#### Work required:
From the first line to the last, copy the listing exactly and omit the pictures.

#### Listed entries:
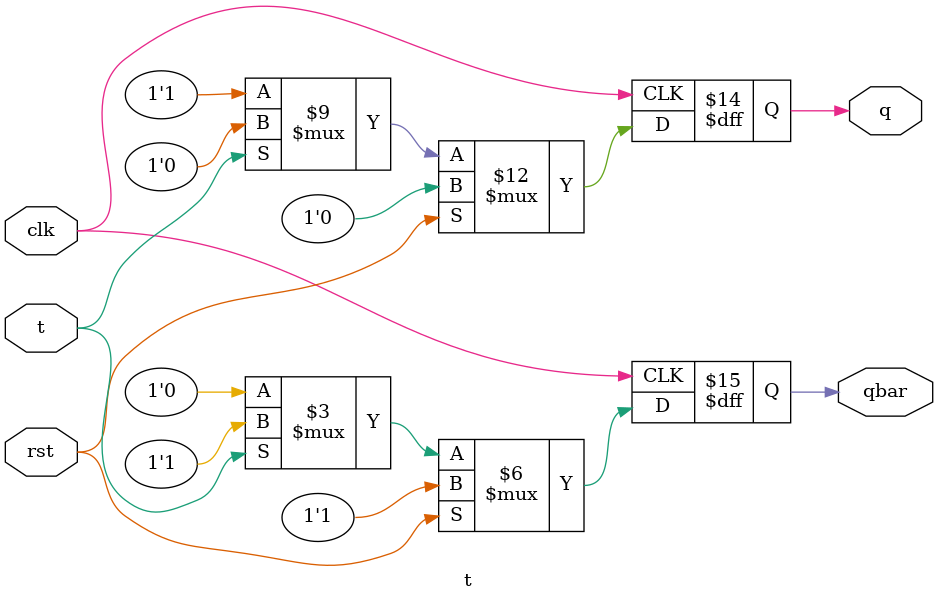
<source format=v>
module t(clk,rst,t,q,qbar);
input clk,rst,t;
output reg q,qbar;
 
always@(posedge clk)begin
if(rst)begin 
	q<=1'b0;
	qbar<=1'b1;
end
else begin 
	if(t) begin q<=1'b0 ; qbar<=1'b1; end
	else begin q<=1'b1 ; qbar<=1'b0; end
end
end
endmodule


</source>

#### Response box:
<source format=v>
module t(clk,rst,t,q,qbar);
input clk,rst,t;
output reg q,qbar;
 
always@(posedge clk)begin
if(rst)begin 
	q<=1'b0;
	qbar<=1'b1;
end
else begin 
	if(t) begin q<=1'b0 ; qbar<=1'b1; end
	else begin q<=1'b1 ; qbar<=1'b0; end
end
end
endmodule


</source>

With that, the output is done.